Data records
*****
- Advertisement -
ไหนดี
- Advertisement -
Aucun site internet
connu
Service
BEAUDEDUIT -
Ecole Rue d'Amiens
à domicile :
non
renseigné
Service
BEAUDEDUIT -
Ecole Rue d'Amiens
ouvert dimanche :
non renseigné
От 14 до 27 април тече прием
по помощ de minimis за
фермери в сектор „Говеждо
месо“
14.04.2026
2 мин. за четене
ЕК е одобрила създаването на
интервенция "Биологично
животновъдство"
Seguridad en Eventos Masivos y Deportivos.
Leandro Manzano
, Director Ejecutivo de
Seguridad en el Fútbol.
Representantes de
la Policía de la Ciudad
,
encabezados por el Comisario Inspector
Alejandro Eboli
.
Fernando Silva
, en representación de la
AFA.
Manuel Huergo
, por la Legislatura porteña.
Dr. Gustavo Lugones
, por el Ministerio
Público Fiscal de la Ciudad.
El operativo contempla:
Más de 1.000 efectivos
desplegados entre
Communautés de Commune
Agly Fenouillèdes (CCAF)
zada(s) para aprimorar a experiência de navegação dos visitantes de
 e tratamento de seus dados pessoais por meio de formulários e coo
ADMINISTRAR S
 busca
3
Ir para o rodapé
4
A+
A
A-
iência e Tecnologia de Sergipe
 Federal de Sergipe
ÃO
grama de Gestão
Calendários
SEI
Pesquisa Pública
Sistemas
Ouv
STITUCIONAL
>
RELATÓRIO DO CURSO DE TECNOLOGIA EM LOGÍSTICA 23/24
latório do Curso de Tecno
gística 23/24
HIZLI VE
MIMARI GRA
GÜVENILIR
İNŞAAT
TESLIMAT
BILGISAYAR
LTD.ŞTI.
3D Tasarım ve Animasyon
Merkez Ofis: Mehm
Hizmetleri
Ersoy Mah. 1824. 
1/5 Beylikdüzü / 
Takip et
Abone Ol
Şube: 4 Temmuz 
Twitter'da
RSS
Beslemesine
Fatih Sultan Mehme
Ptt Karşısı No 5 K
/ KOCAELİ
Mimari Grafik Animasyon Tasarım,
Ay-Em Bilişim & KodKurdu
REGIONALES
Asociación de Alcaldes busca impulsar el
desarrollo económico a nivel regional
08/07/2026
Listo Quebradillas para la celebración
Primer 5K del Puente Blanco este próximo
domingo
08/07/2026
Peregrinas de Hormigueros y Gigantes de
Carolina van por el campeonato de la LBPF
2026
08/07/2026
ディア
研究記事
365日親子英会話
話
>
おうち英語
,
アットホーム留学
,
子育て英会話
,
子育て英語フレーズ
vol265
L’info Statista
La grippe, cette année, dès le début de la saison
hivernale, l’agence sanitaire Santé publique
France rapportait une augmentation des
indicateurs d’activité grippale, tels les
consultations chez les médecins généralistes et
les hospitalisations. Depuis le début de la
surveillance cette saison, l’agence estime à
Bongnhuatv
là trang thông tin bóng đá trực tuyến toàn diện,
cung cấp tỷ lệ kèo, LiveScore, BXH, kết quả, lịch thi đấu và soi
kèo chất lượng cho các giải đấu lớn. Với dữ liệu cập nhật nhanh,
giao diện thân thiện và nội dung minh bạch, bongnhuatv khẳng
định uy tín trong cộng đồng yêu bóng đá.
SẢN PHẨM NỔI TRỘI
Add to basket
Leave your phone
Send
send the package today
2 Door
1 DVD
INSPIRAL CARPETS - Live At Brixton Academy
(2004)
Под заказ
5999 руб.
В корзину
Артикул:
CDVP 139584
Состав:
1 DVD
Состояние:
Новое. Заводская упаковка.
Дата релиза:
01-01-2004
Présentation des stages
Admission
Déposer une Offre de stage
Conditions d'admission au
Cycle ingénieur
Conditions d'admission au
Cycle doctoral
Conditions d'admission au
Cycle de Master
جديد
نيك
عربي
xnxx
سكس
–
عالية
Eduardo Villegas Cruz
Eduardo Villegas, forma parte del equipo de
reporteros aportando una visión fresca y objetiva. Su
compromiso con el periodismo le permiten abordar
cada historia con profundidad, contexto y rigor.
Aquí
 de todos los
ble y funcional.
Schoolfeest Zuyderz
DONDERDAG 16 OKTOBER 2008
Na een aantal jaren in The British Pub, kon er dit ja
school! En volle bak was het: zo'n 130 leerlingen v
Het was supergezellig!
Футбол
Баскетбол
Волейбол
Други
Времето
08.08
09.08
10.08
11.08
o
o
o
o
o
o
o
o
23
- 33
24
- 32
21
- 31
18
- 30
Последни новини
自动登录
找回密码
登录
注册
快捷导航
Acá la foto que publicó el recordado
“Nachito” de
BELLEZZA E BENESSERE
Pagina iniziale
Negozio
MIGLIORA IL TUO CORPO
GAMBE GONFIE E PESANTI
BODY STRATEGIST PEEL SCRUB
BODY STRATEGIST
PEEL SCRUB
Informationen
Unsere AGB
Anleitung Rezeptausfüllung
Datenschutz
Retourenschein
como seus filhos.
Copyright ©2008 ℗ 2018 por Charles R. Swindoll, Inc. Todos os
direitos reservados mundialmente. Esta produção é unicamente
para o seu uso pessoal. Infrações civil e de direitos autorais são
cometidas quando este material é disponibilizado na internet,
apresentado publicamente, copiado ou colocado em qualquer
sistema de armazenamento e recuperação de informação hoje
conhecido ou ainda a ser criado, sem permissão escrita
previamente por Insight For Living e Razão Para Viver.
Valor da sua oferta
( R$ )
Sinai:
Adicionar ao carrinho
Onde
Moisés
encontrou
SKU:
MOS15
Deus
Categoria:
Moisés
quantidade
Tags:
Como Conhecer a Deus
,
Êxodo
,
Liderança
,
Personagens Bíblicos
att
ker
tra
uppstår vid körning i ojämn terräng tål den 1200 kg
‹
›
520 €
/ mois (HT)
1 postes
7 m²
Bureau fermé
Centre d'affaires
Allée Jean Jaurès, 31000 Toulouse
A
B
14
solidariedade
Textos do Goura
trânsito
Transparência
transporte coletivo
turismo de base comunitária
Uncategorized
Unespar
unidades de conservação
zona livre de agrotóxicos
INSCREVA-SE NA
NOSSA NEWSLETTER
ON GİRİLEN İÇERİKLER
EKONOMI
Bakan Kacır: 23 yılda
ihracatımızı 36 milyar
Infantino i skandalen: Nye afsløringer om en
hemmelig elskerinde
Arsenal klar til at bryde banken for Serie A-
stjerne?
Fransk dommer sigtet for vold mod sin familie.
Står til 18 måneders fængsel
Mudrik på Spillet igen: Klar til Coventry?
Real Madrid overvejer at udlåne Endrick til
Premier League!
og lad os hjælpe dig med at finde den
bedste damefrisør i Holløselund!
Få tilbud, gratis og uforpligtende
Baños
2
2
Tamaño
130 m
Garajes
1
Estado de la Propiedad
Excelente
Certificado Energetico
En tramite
*****
Instruction: Every record above must appear again in the answer, unchanged.

Task solution:
- Advertisement -
ไหนดี
- Advertisement -
Aucun site internet
connu
Service
BEAUDEDUIT -
Ecole Rue d'Amiens
à domicile :
non
renseigné
Service
BEAUDEDUIT -
Ecole Rue d'Amiens
ouvert dimanche :
non renseigné
От 14 до 27 април тече прием
по помощ de minimis за
фермери в сектор „Говеждо
месо“
14.04.2026
2 мин. за четене
ЕК е одобрила създаването на
интервенция "Биологично
животновъдство"
Seguridad en Eventos Masivos y Deportivos.
Leandro Manzano
, Director Ejecutivo de
Seguridad en el Fútbol.
Representantes de
la Policía de la Ciudad
,
encabezados por el Comisario Inspector
Alejandro Eboli
.
Fernando Silva
, en representación de la
AFA.
Manuel Huergo
, por la Legislatura porteña.
Dr. Gustavo Lugones
, por el Ministerio
Público Fiscal de la Ciudad.
El operativo contempla:
Más de 1.000 efectivos
desplegados entre
Communautés de Commune
Agly Fenouillèdes (CCAF)
zada(s) para aprimorar a experiência de navegação dos visitantes de
 e tratamento de seus dados pessoais por meio de formulários e coo
ADMINISTRAR S
 busca
3
Ir para o rodapé
4
A+
A
A-
iência e Tecnologia de Sergipe
 Federal de Sergipe
ÃO
grama de Gestão
Calendários
SEI
Pesquisa Pública
Sistemas
Ouv
STITUCIONAL
>
RELATÓRIO DO CURSO DE TECNOLOGIA EM LOGÍSTICA 23/24
latório do Curso de Tecno
gística 23/24
HIZLI VE
MIMARI GRA
GÜVENILIR
İNŞAAT
TESLIMAT
BILGISAYAR
LTD.ŞTI.
3D Tasarım ve Animasyon
Merkez Ofis: Mehm
Hizmetleri
Ersoy Mah. 1824. 
1/5 Beylikdüzü / 
Takip et
Abone Ol
Şube: 4 Temmuz 
Twitter'da
RSS
Beslemesine
Fatih Sultan Mehme
Ptt Karşısı No 5 K
/ KOCAELİ
Mimari Grafik Animasyon Tasarım,
Ay-Em Bilişim & KodKurdu
REGIONALES
Asociación de Alcaldes busca impulsar el
desarrollo económico a nivel regional
08/07/2026
Listo Quebradillas para la celebración
Primer 5K del Puente Blanco este próximo
domingo
08/07/2026
Peregrinas de Hormigueros y Gigantes de
Carolina van por el campeonato de la LBPF
2026
08/07/2026
ディア
研究記事
365日親子英会話
話
>
おうち英語
,
アットホーム留学
,
子育て英会話
,
子育て英語フレーズ
vol265
L’info Statista
La grippe, cette année, dès le début de la saison
hivernale, l’agence sanitaire Santé publique
France rapportait une augmentation des
indicateurs d’activité grippale, tels les
consultations chez les médecins généralistes et
les hospitalisations. Depuis le début de la
surveillance cette saison, l’agence estime à
Bongnhuatv
là trang thông tin bóng đá trực tuyến toàn diện,
cung cấp tỷ lệ kèo, LiveScore, BXH, kết quả, lịch thi đấu và soi
kèo chất lượng cho các giải đấu lớn. Với dữ liệu cập nhật nhanh,
giao diện thân thiện và nội dung minh bạch, bongnhuatv khẳng
định uy tín trong cộng đồng yêu bóng đá.
SẢN PHẨM NỔI TRỘI
Add to basket
Leave your phone
Send
send the package today
2 Door
1 DVD
INSPIRAL CARPETS - Live At Brixton Academy
(2004)
Под заказ
5999 руб.
В корзину
Артикул:
CDVP 139584
Состав:
1 DVD
Состояние:
Новое. Заводская упаковка.
Дата релиза:
01-01-2004
Présentation des stages
Admission
Déposer une Offre de stage
Conditions d'admission au
Cycle ingénieur
Conditions d'admission au
Cycle doctoral
Conditions d'admission au
Cycle de Master
جديد
نيك
عربي
xnxx
سكس
–
عالية
Eduardo Villegas Cruz
Eduardo Villegas, forma parte del equipo de
reporteros aportando una visión fresca y objetiva. Su
compromiso con el periodismo le permiten abordar
cada historia con profundidad, contexto y rigor.
Aquí
 de todos los
ble y funcional.
Schoolfeest Zuyderz
DONDERDAG 16 OKTOBER 2008
Na een aantal jaren in The British Pub, kon er dit ja
school! En volle bak was het: zo'n 130 leerlingen v
Het was supergezellig!
Футбол
Баскетбол
Волейбол
Други
Времето
08.08
09.08
10.08
11.08
o
o
o
o
o
o
o
o
23
- 33
24
- 32
21
- 31
18
- 30
Последни новини
自动登录
找回密码
登录
注册
快捷导航
Acá la foto que publicó el recordado
“Nachito” de
BELLEZZA E BENESSERE
Pagina iniziale
Negozio
MIGLIORA IL TUO CORPO
GAMBE GONFIE E PESANTI
BODY STRATEGIST PEEL SCRUB
BODY STRATEGIST
PEEL SCRUB
Informationen
Unsere AGB
Anleitung Rezeptausfüllung
Datenschutz
Retourenschein
como seus filhos.
Copyright ©2008 ℗ 2018 por Charles R. Swindoll, Inc. Todos os
direitos reservados mundialmente. Esta produção é unicamente
para o seu uso pessoal. Infrações civil e de direitos autorais são
cometidas quando este material é disponibilizado na internet,
apresentado publicamente, copiado ou colocado em qualquer
sistema de armazenamento e recuperação de informação hoje
conhecido ou ainda a ser criado, sem permissão escrita
previamente por Insight For Living e Razão Para Viver.
Valor da sua oferta
( R$ )
Sinai:
Adicionar ao carrinho
Onde
Moisés
encontrou
SKU:
MOS15
Deus
Categoria:
Moisés
quantidade
Tags:
Como Conhecer a Deus
,
Êxodo
,
Liderança
,
Personagens Bíblicos
att
ker
tra
uppstår vid körning i ojämn terräng tål den 1200 kg
‹
›
520 €
/ mois (HT)
1 postes
7 m²
Bureau fermé
Centre d'affaires
Allée Jean Jaurès, 31000 Toulouse
A
B
14
solidariedade
Textos do Goura
trânsito
Transparência
transporte coletivo
turismo de base comunitária
Uncategorized
Unespar
unidades de conservação
zona livre de agrotóxicos
INSCREVA-SE NA
NOSSA NEWSLETTER
ON GİRİLEN İÇERİKLER
EKONOMI
Bakan Kacır: 23 yılda
ihracatımızı 36 milyar
Infantino i skandalen: Nye afsløringer om en
hemmelig elskerinde
Arsenal klar til at bryde banken for Serie A-
stjerne?
Fransk dommer sigtet for vold mod sin familie.
Står til 18 måneders fængsel
Mudrik på Spillet igen: Klar til Coventry?
Real Madrid overvejer at udlåne Endrick til
Premier League!
og lad os hjælpe dig med at finde den
bedste damefrisør i Holløselund!
Få tilbud, gratis og uforpligtende
Baños
2
2
Tamaño
130 m
Garajes
1
Estado de la Propiedad
Excelente
Certificado Energetico
En tramite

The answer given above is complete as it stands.